O Fórum Econômico Mundial, que ocorre em Davos, nos Alpes Suíços, vai se dedicar aos temas que envolvem a transição climática e a ponte para uma economia que descarboniza sua geração de riqueza, sob pena de não mais haver retorno na elevação da temperatura do planeta e na ameaça a milhões de seres humanos no futuro próximo. Gerar empregos, fazer da inteligência artificial o motor para a economia e para a sociedade, a segurança e a cooperação em um mundo fragmentado, e, obviamente, uma estratégia para o clima e a energia são os temas do Fórum, que, entre chefes de Estado, presidentes de empresas, representantes da sociedade civil, meios de comunicação e líderes juvenis, deve reunir 2.500 pessoas nos dias de debate.
Vista como menos urgente do que as mudanças climáticas, mas tão necessária quanto, a desigualdade social não estará no foco direto das discussões, sobretudo porque um dos seus maiores defensores atuais, o presidente Luiz Inácio Lula da Silva, não participará do evento. Ao jogar o Fórum Econômico para segundo plano, Lula perde a primeira janela internacional para pôr em prática a prioridade fixada para sua gestão à frente do G20: de combate à fome e à desigualdade social.

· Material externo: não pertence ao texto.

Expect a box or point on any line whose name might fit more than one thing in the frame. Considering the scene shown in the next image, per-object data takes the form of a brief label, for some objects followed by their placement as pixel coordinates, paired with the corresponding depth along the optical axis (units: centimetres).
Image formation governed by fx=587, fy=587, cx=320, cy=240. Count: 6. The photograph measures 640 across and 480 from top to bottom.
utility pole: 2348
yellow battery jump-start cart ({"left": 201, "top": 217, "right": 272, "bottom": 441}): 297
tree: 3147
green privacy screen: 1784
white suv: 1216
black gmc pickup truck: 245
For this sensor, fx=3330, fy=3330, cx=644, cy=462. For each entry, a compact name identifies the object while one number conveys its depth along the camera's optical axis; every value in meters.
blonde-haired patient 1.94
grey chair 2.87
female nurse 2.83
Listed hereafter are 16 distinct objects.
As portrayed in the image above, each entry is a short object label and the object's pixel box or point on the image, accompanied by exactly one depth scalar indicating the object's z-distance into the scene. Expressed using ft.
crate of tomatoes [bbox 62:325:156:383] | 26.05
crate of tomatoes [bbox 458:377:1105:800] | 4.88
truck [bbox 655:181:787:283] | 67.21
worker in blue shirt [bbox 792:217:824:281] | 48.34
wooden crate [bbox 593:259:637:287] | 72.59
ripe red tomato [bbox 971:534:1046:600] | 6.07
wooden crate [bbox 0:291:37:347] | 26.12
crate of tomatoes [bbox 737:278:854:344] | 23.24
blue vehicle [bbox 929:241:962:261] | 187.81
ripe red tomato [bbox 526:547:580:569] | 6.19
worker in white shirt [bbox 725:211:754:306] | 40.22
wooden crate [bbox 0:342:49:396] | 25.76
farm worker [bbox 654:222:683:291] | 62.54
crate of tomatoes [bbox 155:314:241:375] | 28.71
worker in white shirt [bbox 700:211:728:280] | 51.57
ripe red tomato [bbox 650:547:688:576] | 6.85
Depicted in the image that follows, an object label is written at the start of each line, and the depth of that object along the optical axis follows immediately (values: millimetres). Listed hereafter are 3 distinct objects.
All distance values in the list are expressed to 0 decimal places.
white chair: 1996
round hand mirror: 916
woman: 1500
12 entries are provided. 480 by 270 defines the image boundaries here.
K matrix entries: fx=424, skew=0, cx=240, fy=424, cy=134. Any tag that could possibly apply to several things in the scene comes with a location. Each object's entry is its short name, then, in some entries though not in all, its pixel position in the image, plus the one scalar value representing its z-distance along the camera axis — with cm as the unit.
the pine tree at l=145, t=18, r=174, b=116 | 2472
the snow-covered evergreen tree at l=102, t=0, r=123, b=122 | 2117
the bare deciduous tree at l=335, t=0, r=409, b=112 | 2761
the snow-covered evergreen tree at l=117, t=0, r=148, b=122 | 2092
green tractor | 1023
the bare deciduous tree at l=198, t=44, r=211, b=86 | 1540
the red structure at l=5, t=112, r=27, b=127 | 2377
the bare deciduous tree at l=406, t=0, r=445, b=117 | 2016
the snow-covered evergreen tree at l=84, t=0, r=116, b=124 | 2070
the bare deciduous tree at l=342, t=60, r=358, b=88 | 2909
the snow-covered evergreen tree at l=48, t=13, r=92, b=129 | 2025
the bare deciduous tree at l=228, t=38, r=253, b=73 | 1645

Ao deixar a representação do Brasil em Davos 2024 como responsabilidade da ministra do Meio Ambiente, Marina Silva, do ministro das Minas e Energia, Alexandre Silveira, e do assessor especial da Presidência, Celso Amorim, o governo brasileiro prioriza as mudanças climáticas em detrimento de uma agenda social. Isso exatamente no momento em que um estudo da Oxfam mostra que o mundo está perto de ter os primeiros trilionários até 2033, enquanto para erradicar a pobreza serão necessários 230 anos. E a aposta da Oxfam está exatamente no Brasil para encabeçar a demanda de se fixar metas de redução da desigualdade, assim como há metas para redução da emissão dos gases do efeito estufa.
Os dados do relatório Desigualdade S.A — Como o poder corporativo divide nosso mundo e a necessidade de uma nova era de ação pública, divulgado na segunda-feira, mostram que a fortuna das cinco pessoas mais ricas do mundo mais do que dobrou no ano passado, enquanto a renda de 5 bilhões de pessoas no mundo diminuiu. Pelo menos quatro dos cinco bilionários brasileiros mais ricos aumentaram em 51% sua riqueza desde 2020. Nesse período, outros 129 milhões de brasileiros ficaram mais pobres. A desigualdade social no mundo e no Brasil é gritante e está na origem da crise migratória nas Américas e da África para a Europa, assim como da fome a que estão condenados milhões de seres humanos.
A Oxfam estima que, se apenas os recursos usados em dividendos e recompra de ações para os 10% mais ricos em 2022 fossem redistribuídos aos 40% mais pobres, a desigualdade teria uma redução de mais de 20%. E, ainda, se metade do valor pago aos 10% mais ricos em 2022 fosse distribuído, seria suficiente para acabar com a pobreza global (US$ 6,85 por dia). Para a entidade, grandes empresas e monopólios estão aumentando a desigualdade social em toda a economia, sendo necessária uma ação dos governos de fortalecimento dos serviços públicos para a população e de cobrança de impostos sobre grandes fortunas e a parcela dos mais ricos, no sentido de aumentar a distribuição de renda e combater a desigualdade.
No Brasil, a desigualdade vem de longa data, hora tendo pequenas reduções, hora avançando. Na década de 1970, com o milagre econômico, se criou o conceito de que era preciso fazer o bolo crescer para, depois, distribuir, e o economista Edmar Bacha cunhou a expressão "Belíndia", para mostrar a proximidade do Brasil rico com a Bélgica e a parcela pobre com a Índia. A representação precisa ser atualizada. Não porque a realidade brasileira mudou, mas porque os países que foram referência no passado mudaram. A retomada dos programas sociais ajuda a diminuir a desigualdade, mas de forma ínfima. É preciso que as nações, e em especial o Brasil, adotem medidas para efetivamente combater a desigualdade, com estabelecimento de metas a serem cumpridas.